RECORDS SUPPLIED START

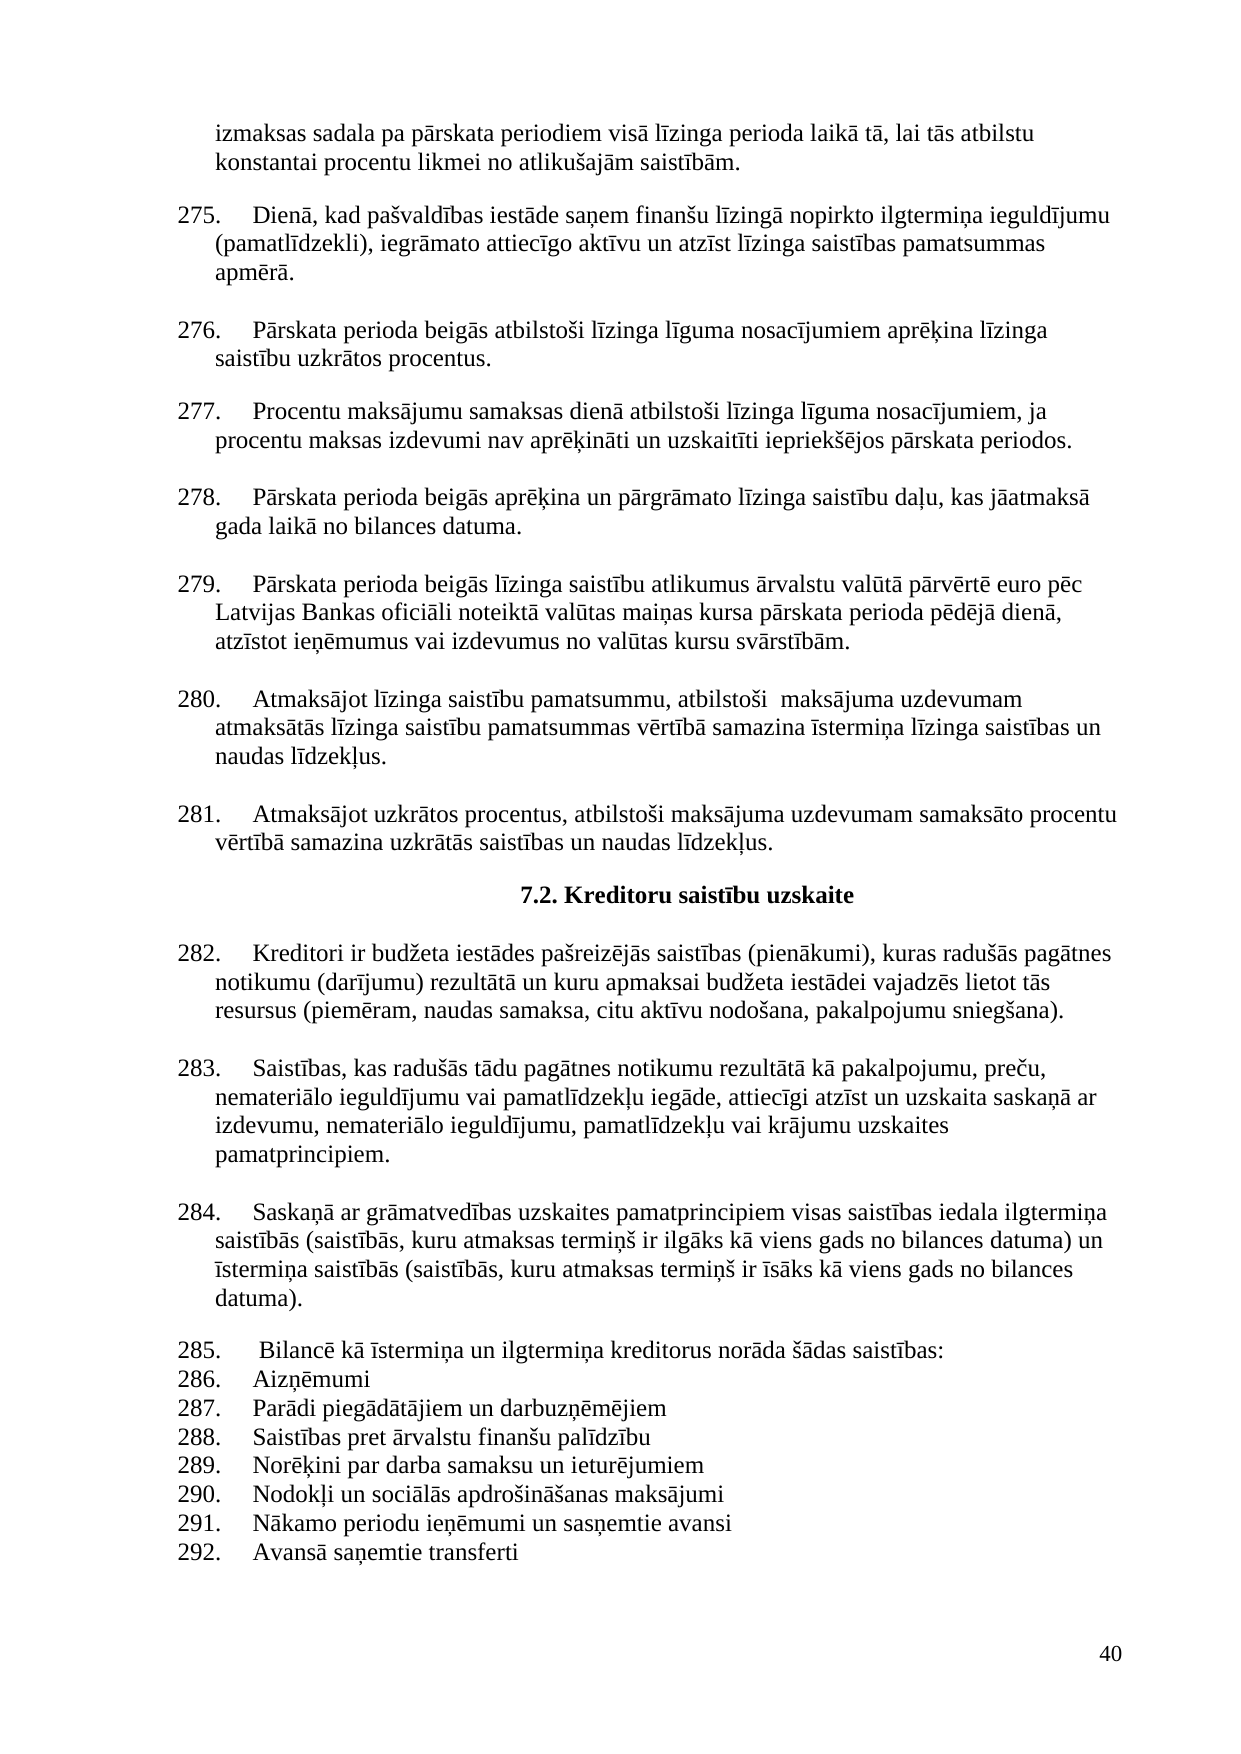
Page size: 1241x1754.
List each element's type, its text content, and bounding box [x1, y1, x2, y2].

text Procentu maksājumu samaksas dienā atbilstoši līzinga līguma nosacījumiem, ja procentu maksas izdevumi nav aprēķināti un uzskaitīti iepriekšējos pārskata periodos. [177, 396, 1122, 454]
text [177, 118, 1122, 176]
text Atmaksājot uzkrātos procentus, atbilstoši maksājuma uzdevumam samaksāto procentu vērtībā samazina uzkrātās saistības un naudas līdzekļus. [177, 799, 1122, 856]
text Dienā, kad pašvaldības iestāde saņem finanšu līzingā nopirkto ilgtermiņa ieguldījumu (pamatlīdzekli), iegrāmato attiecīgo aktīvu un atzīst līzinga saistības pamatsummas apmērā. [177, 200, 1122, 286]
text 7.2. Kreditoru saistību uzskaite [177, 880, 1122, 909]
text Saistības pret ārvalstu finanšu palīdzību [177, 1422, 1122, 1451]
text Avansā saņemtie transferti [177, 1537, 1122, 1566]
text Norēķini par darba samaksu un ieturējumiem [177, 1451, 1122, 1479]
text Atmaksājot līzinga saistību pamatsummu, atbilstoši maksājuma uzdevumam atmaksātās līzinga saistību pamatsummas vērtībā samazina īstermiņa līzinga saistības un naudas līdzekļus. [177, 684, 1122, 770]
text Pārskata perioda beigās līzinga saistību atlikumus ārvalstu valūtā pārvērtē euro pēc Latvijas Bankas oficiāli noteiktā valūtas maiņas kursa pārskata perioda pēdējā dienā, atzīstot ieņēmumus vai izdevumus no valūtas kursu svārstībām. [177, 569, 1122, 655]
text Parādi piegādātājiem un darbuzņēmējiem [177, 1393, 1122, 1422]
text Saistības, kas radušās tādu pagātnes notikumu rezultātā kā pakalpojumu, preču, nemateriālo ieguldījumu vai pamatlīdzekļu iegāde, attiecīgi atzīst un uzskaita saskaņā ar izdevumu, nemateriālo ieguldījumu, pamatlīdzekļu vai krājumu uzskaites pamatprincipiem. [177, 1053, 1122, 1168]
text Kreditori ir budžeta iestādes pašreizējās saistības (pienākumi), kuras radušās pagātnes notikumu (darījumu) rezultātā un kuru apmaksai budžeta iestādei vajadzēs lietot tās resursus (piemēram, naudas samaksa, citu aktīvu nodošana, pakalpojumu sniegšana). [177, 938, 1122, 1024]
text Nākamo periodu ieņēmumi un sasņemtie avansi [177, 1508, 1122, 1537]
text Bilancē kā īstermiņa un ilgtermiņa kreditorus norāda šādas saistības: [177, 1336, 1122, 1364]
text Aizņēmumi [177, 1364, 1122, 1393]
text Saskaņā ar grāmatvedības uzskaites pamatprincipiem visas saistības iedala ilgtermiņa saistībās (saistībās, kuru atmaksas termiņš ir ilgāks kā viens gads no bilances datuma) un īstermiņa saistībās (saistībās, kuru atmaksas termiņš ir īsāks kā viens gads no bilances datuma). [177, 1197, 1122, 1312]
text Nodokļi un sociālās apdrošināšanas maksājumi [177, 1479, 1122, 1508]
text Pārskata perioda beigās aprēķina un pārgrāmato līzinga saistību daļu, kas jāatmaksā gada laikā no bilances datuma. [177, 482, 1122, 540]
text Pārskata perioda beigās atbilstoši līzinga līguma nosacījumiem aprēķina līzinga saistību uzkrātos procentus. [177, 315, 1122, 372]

RECORDS SUPPLIED END
RECORDS SUPPLIED START

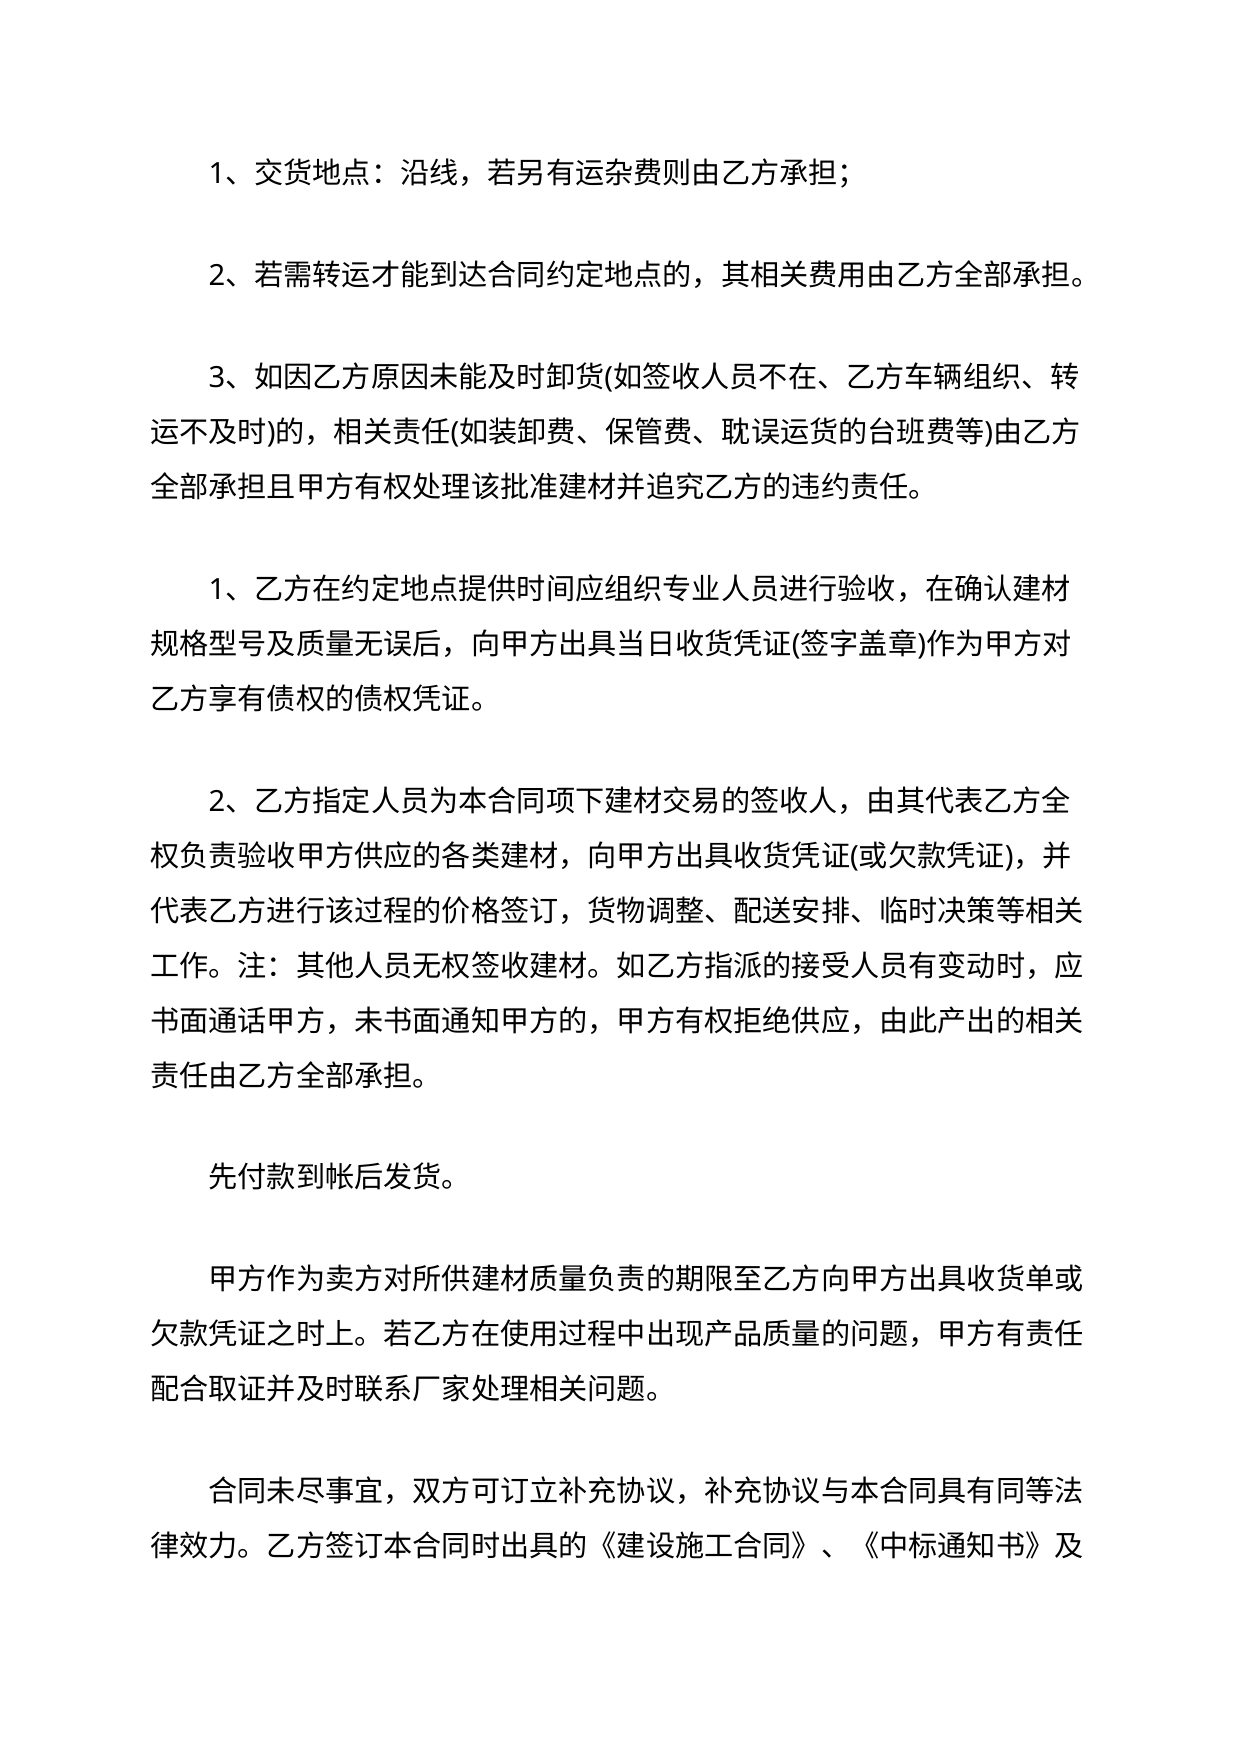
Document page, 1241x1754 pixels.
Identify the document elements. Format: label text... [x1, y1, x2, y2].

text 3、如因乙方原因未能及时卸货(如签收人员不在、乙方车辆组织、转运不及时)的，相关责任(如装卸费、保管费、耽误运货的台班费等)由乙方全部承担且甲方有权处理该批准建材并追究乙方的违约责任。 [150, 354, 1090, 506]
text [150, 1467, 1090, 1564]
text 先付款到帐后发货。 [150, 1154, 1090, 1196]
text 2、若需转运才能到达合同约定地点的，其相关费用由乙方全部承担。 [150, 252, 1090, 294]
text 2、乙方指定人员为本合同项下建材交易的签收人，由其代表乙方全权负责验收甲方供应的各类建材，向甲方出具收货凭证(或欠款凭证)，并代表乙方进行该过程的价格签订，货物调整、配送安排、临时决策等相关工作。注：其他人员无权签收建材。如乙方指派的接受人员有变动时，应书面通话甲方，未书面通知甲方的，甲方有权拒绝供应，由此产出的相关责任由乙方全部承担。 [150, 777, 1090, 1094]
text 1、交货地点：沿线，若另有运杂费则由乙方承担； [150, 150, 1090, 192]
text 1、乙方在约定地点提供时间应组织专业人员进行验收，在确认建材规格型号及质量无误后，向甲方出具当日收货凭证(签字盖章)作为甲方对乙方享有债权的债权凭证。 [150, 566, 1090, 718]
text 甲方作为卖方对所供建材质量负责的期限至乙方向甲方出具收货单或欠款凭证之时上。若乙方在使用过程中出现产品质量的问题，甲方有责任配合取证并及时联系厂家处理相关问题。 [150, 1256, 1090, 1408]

RECORDS SUPPLIED END
RECORDS SUPPLIED START

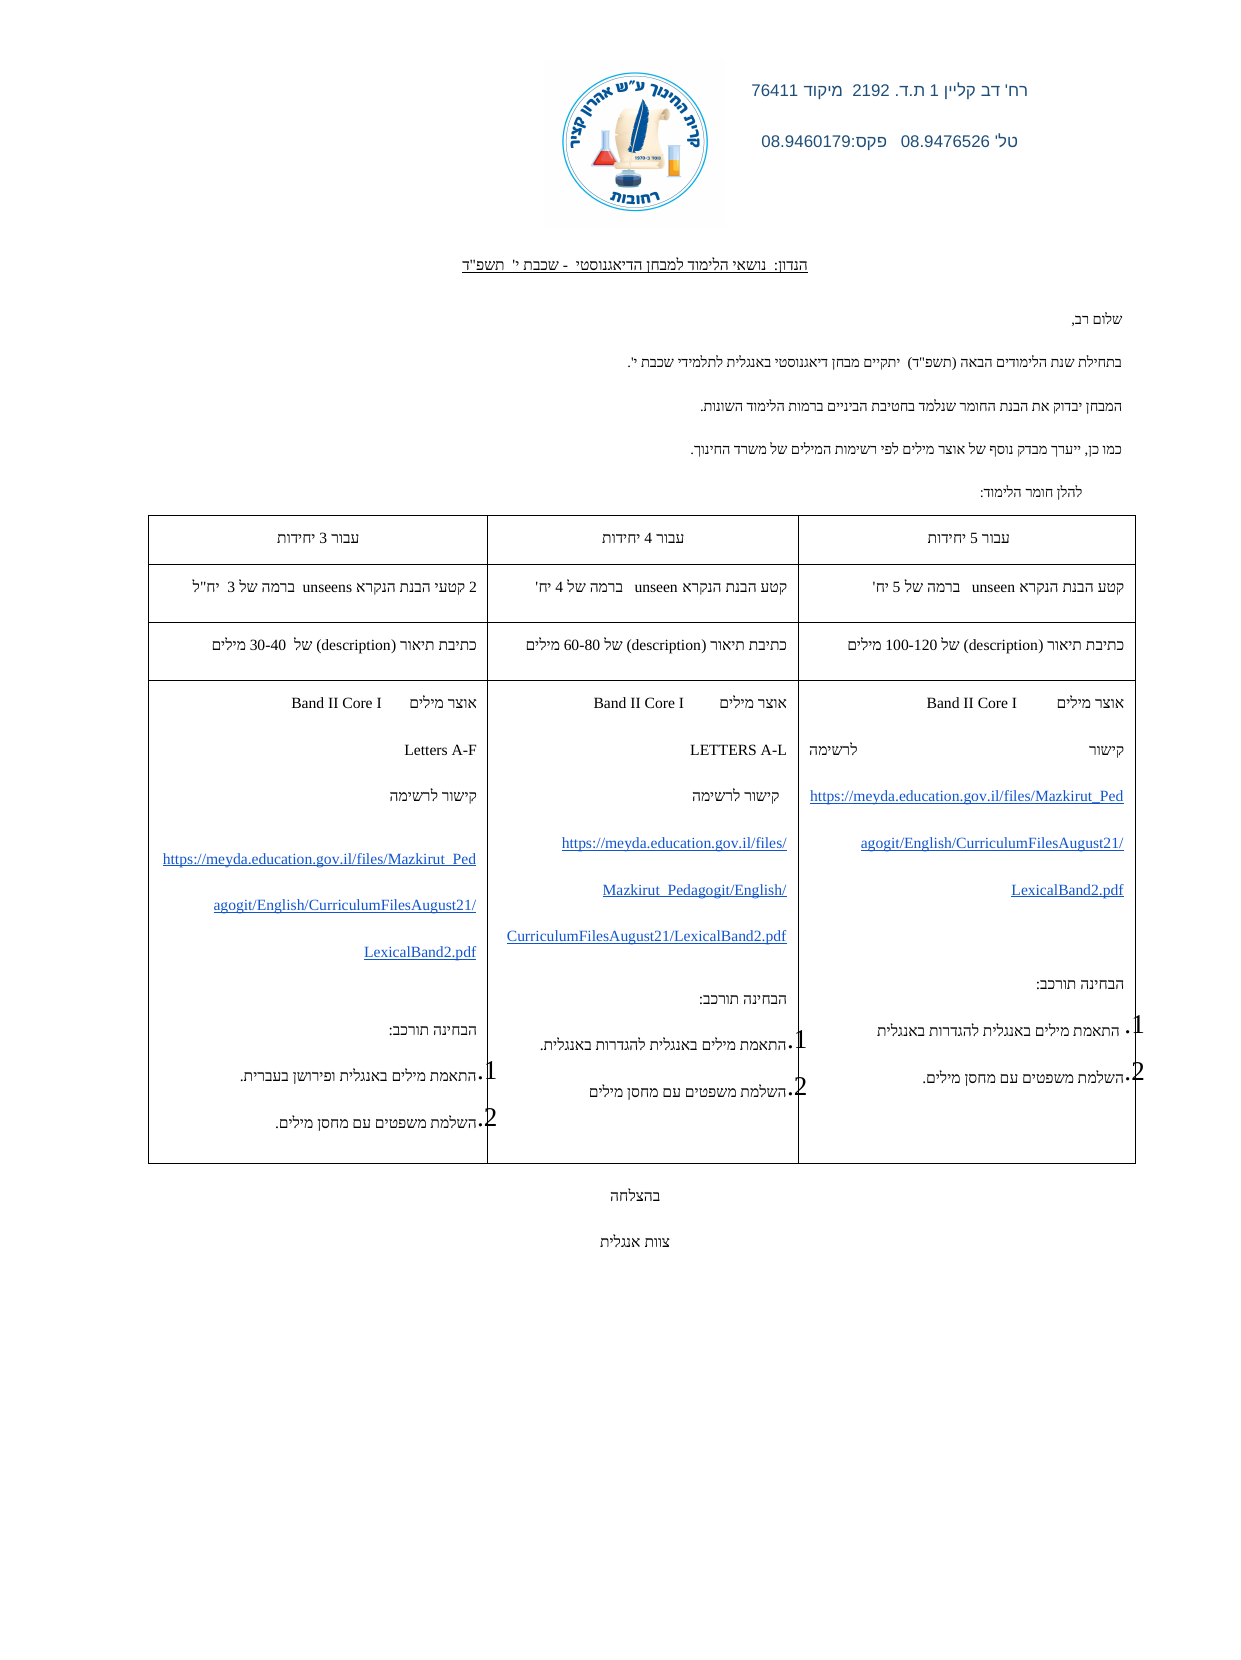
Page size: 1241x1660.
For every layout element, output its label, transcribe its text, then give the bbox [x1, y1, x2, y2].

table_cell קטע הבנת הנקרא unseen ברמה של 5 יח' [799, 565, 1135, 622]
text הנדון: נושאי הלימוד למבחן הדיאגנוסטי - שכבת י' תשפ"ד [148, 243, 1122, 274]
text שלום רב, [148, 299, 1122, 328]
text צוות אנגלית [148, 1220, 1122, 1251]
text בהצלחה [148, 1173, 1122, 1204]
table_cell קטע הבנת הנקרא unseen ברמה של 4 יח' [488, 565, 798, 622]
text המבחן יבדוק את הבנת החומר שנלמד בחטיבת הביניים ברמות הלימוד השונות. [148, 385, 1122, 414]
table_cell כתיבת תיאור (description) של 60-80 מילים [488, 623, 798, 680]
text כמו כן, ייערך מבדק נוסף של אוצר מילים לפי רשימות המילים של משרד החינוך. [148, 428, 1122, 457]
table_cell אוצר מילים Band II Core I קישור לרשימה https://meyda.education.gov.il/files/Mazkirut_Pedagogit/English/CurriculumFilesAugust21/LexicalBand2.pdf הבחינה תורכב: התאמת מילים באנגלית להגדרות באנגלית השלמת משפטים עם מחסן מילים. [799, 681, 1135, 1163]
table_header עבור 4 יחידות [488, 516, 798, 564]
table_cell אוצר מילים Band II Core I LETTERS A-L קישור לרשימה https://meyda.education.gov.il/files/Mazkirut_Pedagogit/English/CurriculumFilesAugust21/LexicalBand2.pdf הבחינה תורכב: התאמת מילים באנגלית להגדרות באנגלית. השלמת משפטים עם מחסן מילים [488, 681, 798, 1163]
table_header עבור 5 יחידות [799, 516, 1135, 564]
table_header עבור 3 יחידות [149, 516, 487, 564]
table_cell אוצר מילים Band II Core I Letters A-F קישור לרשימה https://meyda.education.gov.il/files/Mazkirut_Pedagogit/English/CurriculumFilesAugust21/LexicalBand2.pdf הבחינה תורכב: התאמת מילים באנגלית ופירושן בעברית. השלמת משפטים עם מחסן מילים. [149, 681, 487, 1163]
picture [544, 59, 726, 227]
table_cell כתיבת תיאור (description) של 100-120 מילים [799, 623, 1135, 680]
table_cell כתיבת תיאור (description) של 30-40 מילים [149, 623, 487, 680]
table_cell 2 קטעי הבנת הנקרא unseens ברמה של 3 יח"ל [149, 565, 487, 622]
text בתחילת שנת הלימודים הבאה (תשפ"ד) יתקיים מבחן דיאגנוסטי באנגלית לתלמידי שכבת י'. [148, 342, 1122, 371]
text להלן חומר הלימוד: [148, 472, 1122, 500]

RECORDS SUPPLIED END

DESCRIPTION OF THE TASK: In the entries above, locate every line with the word "maksājuma" and copy it.

TASK SOLUTION:
text Atmaksājot uzkrātos procentus, atbilstoši maksājuma uzdevumam samaksāto procentu vērtībā samazina uzkrātās saistības un naudas līdzekļus. [177, 799, 1122, 856]
text Atmaksājot līzinga saistību pamatsummu, atbilstoši maksājuma uzdevumam atmaksātās līzinga saistību pamatsummas vērtībā samazina īstermiņa līzinga saistības un naudas līdzekļus. [177, 684, 1122, 770]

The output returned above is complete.